Misterio de la creación matemática.
Título con tufillo trascendental, actores que pronuncian inglés como en el British Council, protagonista paupérrimo y sin embargo genial, peleándola contra la crema conservadora del Imperio Británico, fondo de Primera Guerra y, para rematarla, un lindo brote de tuberculosis. El hombre que conocía el infinito tenía todo, pero todo lo que se requiere para una de esas películas que podrían llamarse quality & humanity, y que hacen tan felices a los miembros de la tilinguería porteña y de todas partes. Sin embargo este film más británico imposible atraviesa esa cáscara para conectarse con la verdad de sus personajes, con la suficiente sobriedad como para que incluso los tópicos más adocenados del folletín pasen como si no fueran tales.
La película escrita y dirigida por Matthew Brown se basa en una novela que reconstruye la peripecia de Srinivasa Ramanujan (basada en una historia real: otro tópico de temer), matemático genial sin formación académica, nacido en Madrás a fines del siglo XIX. Dev Patel lo interpreta con la misma ansiedad con que lo hacía en ¿Quién quiere ser millonario? Ansiedad justificada aquí: Ramanujan tiene veinte años, no puede parar de plantear los infinitos problemas y soluciones de su país y la subdesarrolladísima India de su tiempo no está en condiciones de contenerlo. Para que pueda desarrollarse hay que enviarlo a la metrópoli. Allí, en el Trinity College, dependiente de la Universidad de Cambridge –donde alguna vez estudió el mismísimo Isaac Newton– hay un académico llamado Godfrey Hardy (Jeremy Irons), que, a diferencia de la mayoría de sus colegas, no teme a los desafíos de la razón.
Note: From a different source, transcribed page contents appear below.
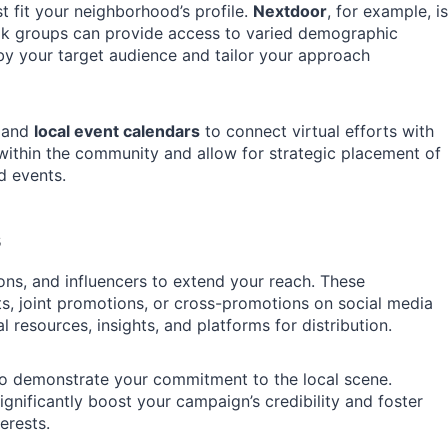
t fit your neighborhood’s profile.
Nextdoor
, for example, is
ook groups can provide access to varied demographic
y your target audience and tailor your approach
and
local event calendars
to connect virtual efforts with
y within the community and allow for strategic placement of
d events.
s
ons, and influencers to extend your reach. These
s, joint promotions, or cross-promotions on social media
resources, insights, and platforms for distribution.
lso demonstrate your commitment to the local scene.
ignificantly boost your campaign’s credibility and foster
erests.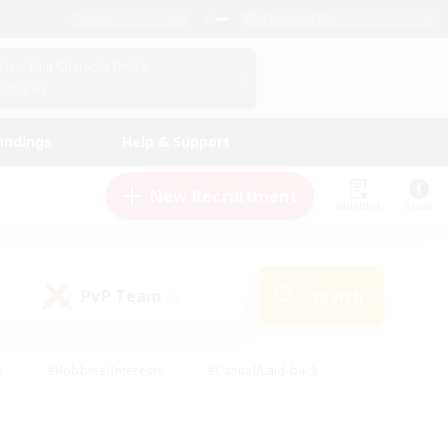
English (US)
View Your Character Profile
Log In
andings
Help & Support
New Recruitment
Watchlist
Guide
PvP Team
Search
(0)
s
#Hobbies/Interests
#Casual/Laid-back
ly
#Multilingual
#Screenshot Enthusiasts
iendly
#Work-life Balance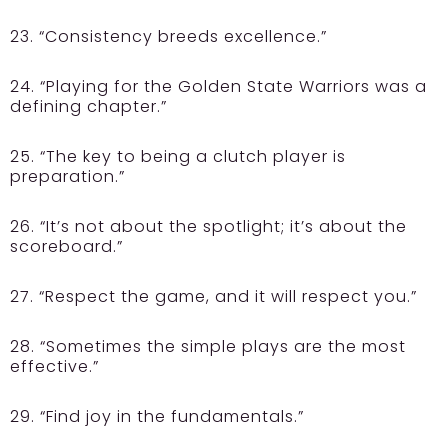
23. “Consistency breeds excellence.”
24. “Playing for the Golden State Warriors was a
defining chapter.”
25. “The key to being a clutch player is
preparation.”
26. “It’s not about the spotlight; it’s about the
scoreboard.”
27. “Respect the game, and it will respect you.”
28. “Sometimes the simple plays are the most
effective.”
29. “Find joy in the fundamentals.”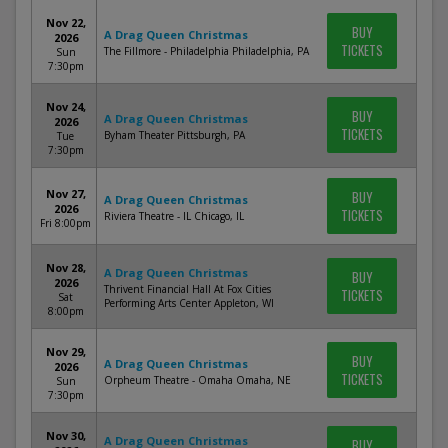
Nov 22,
BUY
A Drag Queen Christmas
2026
TICKETS
The Fillmore - Philadelphia Philadelphia, PA
Sun
7:30pm
Nov 24,
BUY
A Drag Queen Christmas
2026
TICKETS
Byham Theater Pittsburgh, PA
Tue
7:30pm
Nov 27,
BUY
A Drag Queen Christmas
2026
TICKETS
Riviera Theatre - IL Chicago, IL
Fri 8:00pm
Nov 28,
A Drag Queen Christmas
BUY
2026
Thrivent Financial Hall At Fox Cities
TICKETS
Sat
Performing Arts Center Appleton, WI
8:00pm
Nov 29,
BUY
A Drag Queen Christmas
2026
TICKETS
Orpheum Theatre - Omaha Omaha, NE
Sun
7:30pm
Nov 30,
A Drag Queen Christmas
BUY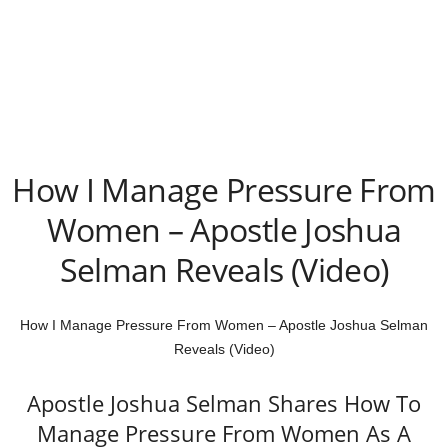
How I Manage Pressure From
Women – Apostle Joshua
Selman Reveals (Video)
How I Manage Pressure From Women – Apostle Joshua Selman
Reveals (Video)
Apostle Joshua Selman Shares How To
Manage Pressure From Women As A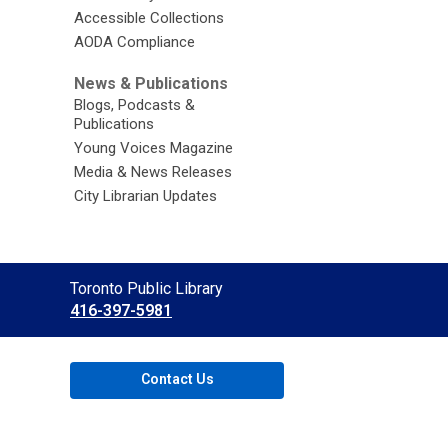
Accessible Collections
AODA Compliance
News & Publications
Blogs, Podcasts &
Publications
Young Voices Magazine
Media & News Releases
City Librarian Updates
Contact
Toronto Public Library
the
416-397-5981
Library
Contact Us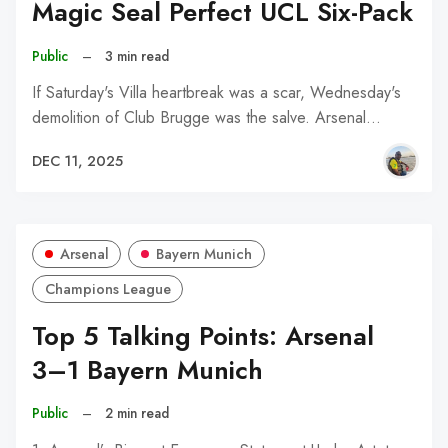
Magic Seal Perfect UCL Six-Pack
Public
–
3 min read
If Saturday's Villa heartbreak was a scar, Wednesday's
demolition of Club Brugge was the salve. Arsenal…
DEC 11, 2025
Arsenal
Bayern Munich
Champions League
Top 5 Talking Points: Arsenal
3–1 Bayern Munich
Public
–
2 min read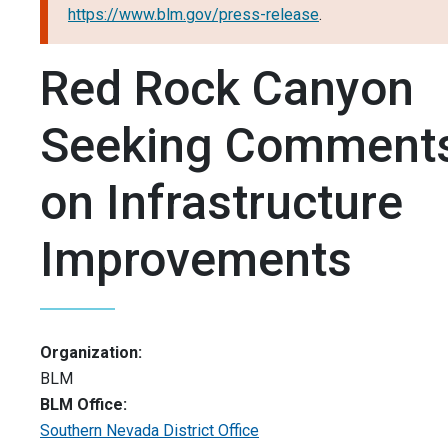
https://www.blm.gov/press-release
.
Red Rock Canyon
Seeking Comment
on Infrastructure
Improvements
Organization:
BLM
BLM Office:
Southern Nevada District Office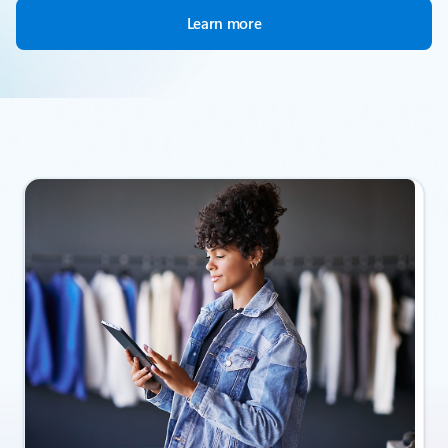
Learn more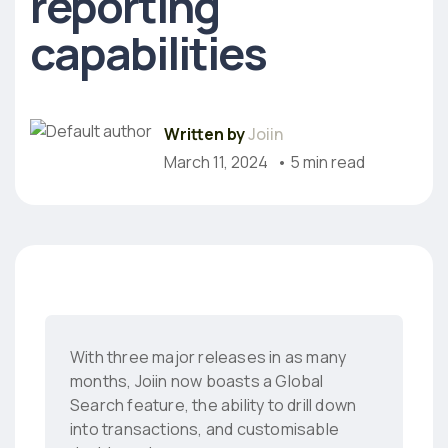
reporting
capabilities
Written by
Joiin
March 11, 2024
• 5 min read
With three major releases in as many
months, Joiin now boasts a Global
Search feature, the ability to drill down
into transactions, and customisable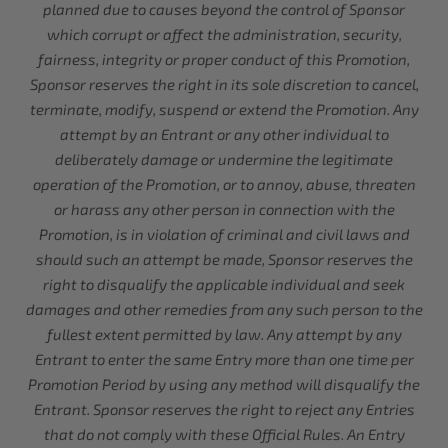
planned due to causes beyond the control of Sponsor
which corrupt or affect the administration, security,
fairness, integrity or proper conduct of this Promotion,
Sponsor reserves the right in its sole discretion to cancel,
terminate, modify, suspend or extend the Promotion. Any
attempt by an Entrant or any other individual to
deliberately damage or undermine the legitimate
operation of the Promotion, or to annoy, abuse, threaten
or harass any other person in connection with the
Promotion, is in violation of criminal and civil laws and
should such an attempt be made, Sponsor reserves the
right to disqualify the applicable individual and seek
damages and other remedies from any such person to the
fullest extent permitted by law. Any attempt by any
Entrant to enter the same Entry more than one time per
Promotion Period by using any method will disqualify the
Entrant. Sponsor reserves the right to reject any Entries
that do not comply with these Official Rules. An Entry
Lo que viene es de imaginar: la reacción de la casta dominante de Trinity ante la llegada del morochito de la colonia, a quien el colega presenta como un genio en bruto (desarrolla fórmulas y teoremas por intuición, sin atenerse al sacrosanto método científico) y la lucha de Ramanujan y Hardy para torcer el brazo de los reaccionarios de los números. El hombre que conocía el infinito resulta menos esquemática que su sinopsis. El espectador se ve enfrentado al misterio no ya de la creación artística sino de la creación matemática, que parecería precisar de una formación sistemática que el arte no necesariamente requiere. Para Ramanujan no hay diferencia entre arte y ecuaciones: para él todo es cuestión de formas, y todas ellas son igualmente bellas. Aunque formado en la más rigurosa academia, Hardy coincide con ello –de hecho se haría conocido por un ensayo sobre la estética de las matemáticas– y ésa es una de las líneas de combate entre ellos y el burocrático establishment matemático de Trinity.
Otra línea de conflicto, ahora entre pupilo y mentor, enfrenta el racionalismo a la pura e inexplicable inspiración. A la segunda, que en su caso toma la forma de visiones religiosas, Ramanujan le da el nombre de Dios. La película termina con el muy ateo Hardy al borde mismo de la conversión, tras el paso fatal del ventarrón del melodrama. De perdonar o no ese pecado (el de la conversión, se entiende) dependerá la apreciación final que se tenga de El hombre que conocía el infinito.